A few years earlier Martins was shot as he came out of a bar on Avalon at around midnight. The bullet, aimed at his heart, was true, but the shooter didn’t know that the mechanic had an iron device, given to him by the bartender, in his left breast pocket. People were always giving Mr. Martins odd gadgets and tools because he loved to study any technology new to him. He liked to get just a piece or section of some larger device and try, from that one puzzle piece, to figure out the function of the machine it came from.
The .45 slug knocked Martin for a loop, and luckily for him, the shooter ran rather than check out his work.
At two that morning Jackson Blue called me asking for a late meeting with his friend Martins.
“Do you know who shot you?” I asked Martins at a few minutes shy of three a.m. We were sitting at a corner table in Cox Bar—an unlicensed establishment hidden off of an unnamed alley in the bowels of Watts.

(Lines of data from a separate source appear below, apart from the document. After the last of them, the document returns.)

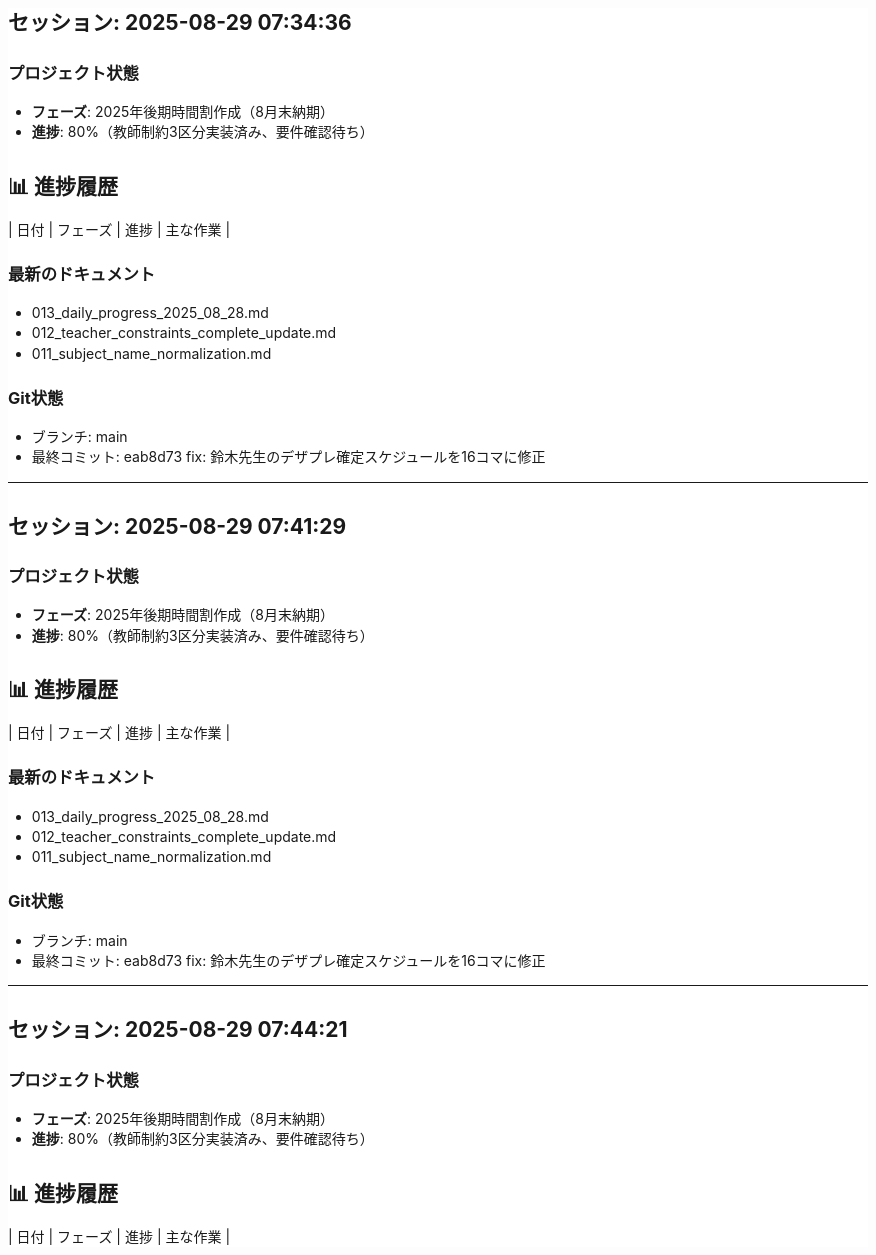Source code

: 
## セッション: 2025-08-29 07:34:36

### プロジェクト状態
- **フェーズ**: 2025年後期時間割作成（8月末納期）
- **進捗**: 80%（教師制約3区分実装済み、要件確認待ち）
## 📊 進捗履歴
| 日付 | フェーズ | 進捗 | 主な作業 |

### 最新のドキュメント
- 013_daily_progress_2025_08_28.md
- 012_teacher_constraints_complete_update.md
- 011_subject_name_normalization.md

### Git状態
- ブランチ: main
- 最終コミット: eab8d73 fix: 鈴木先生のデザプレ確定スケジュールを16コマに修正

---

## セッション: 2025-08-29 07:41:29

### プロジェクト状態
- **フェーズ**: 2025年後期時間割作成（8月末納期）
- **進捗**: 80%（教師制約3区分実装済み、要件確認待ち）
## 📊 進捗履歴
| 日付 | フェーズ | 進捗 | 主な作業 |

### 最新のドキュメント
- 013_daily_progress_2025_08_28.md
- 012_teacher_constraints_complete_update.md
- 011_subject_name_normalization.md

### Git状態
- ブランチ: main
- 最終コミット: eab8d73 fix: 鈴木先生のデザプレ確定スケジュールを16コマに修正

---

## セッション: 2025-08-29 07:44:21

### プロジェクト状態
- **フェーズ**: 2025年後期時間割作成（8月末納期）
- **進捗**: 80%（教師制約3区分実装済み、要件確認待ち）
## 📊 進捗履歴
| 日付 | フェーズ | 進捗 | 主な作業 |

“It looked like Bill Fern,” the long-limbed master craftsman replied.
Martin was the color of a dark plum and formed from many angles. His face was nearly a perfect triangle set on the point of his chin. He had high cheekbones, long fingers, and a flat plane of chest that spoke of a day laborer’s strength. “But I don’t know why he wanna shoot at me. I mean, we hardly even know each other, and I can’t think of one wrong I’ve done him.”
“What’s this Bill do for a living?” I asked.
“Work for the city, I think, collectin’ trash. At least, that’s what he used to do a few years ago.”
“How’d you meet him?”
“My wife’s coworker Nanette Yomen had a party for all the colored people she knew worked for the city.”
“Did your wife know Bill?”
Even Martin’s eyes were composed of angles. The orbital bones formed squares around the orbs. It’s always a pleasure working with an intelligent man. He squeezed those squares down into thin quadrangles while peering inside his own mind.
After maybe two minutes he said, “I got twenty-one thousand dollars in the bank.”
That’s all he had to say. We—me, him, and Jackson Blue, who was there for the introduction—all understood what had transpired.
I knew a disbarred lawyer named Milo Sweet who wrote up the divorce agreement. They split everything minus five hundred dollars for expenses. Bill Fern was at the final meeting. He apologized to Martin and said that there was no reason to hold a grudge.
I gave the five hundred to Mouse and asked him to visit Bill at his apartment and impress upon him that if any violence happened to Martin that Ray had already been paid to take Bill’s life.
I didn’t charge a dime for that job. A good handyman in my corner outweighed any fee.